* How to complete this task
Each line of the records that includes "input" should be found and copied.
•••
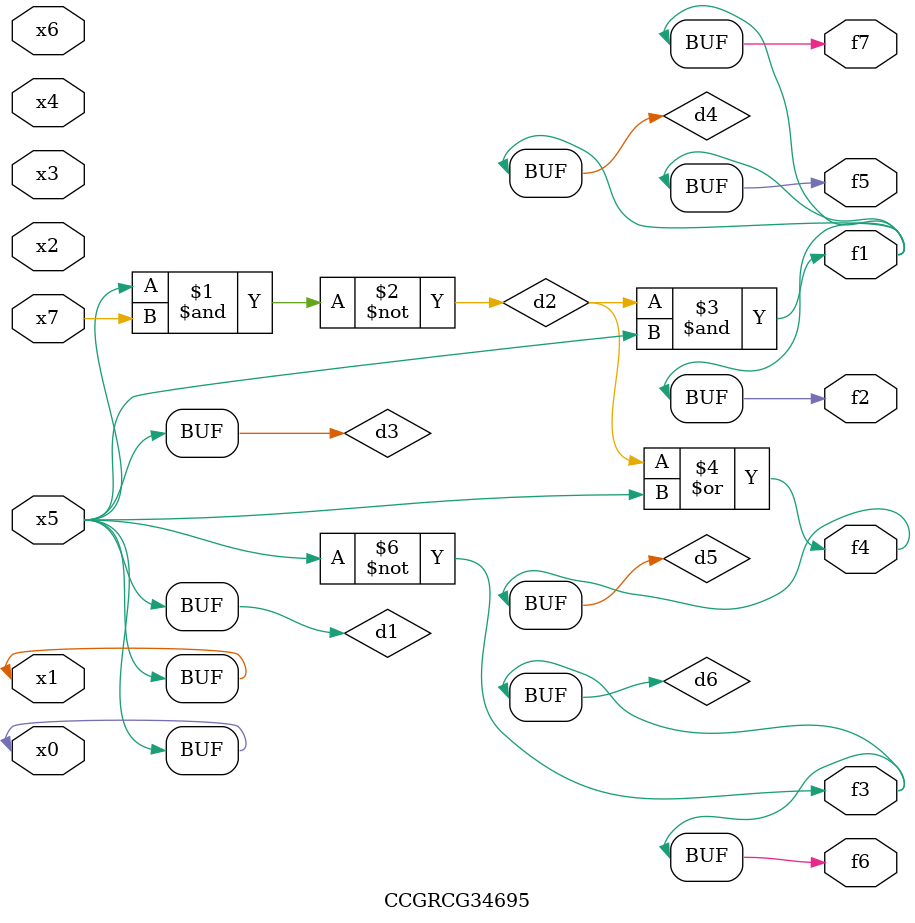
<source format=v>
module CCGRCG34695(
	input x0, x1, x2, x3, x4, x5, x6, x7,
	output f1, f2, f3, f4, f5, f6, f7
);

	wire d1, d2, d3, d4, d5, d6;

	buf (d1, x0, x5);
	nand (d2, x5, x7);
	buf (d3, x0, x1);
	and (d4, d2, d3);
	or (d5, d2, d3);
	nor (d6, d1, d3);
	assign f1 = d4;
	assign f2 = d4;
	assign f3 = d6;
	assign f4 = d5;
	assign f5 = d4;
	assign f6 = d6;
	assign f7 = d4;
endmodule

</source>
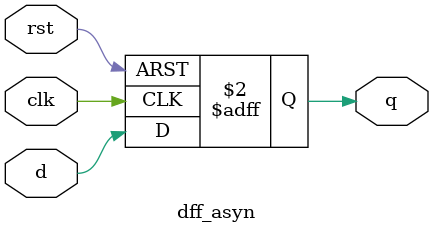
<source format=v>
module dff_asyn(q,d,clk,rst);
output q;
input d,clk,rst;
reg q;
always@(posedge clk,posedge rst)
begin
if(rst)
q<=1'b0;
else
q<=d;
end
endmodule

</source>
•••
* Response area
	input x0, x1, x2, x3, x4, x5, x6, x7,
input d,clk,rst;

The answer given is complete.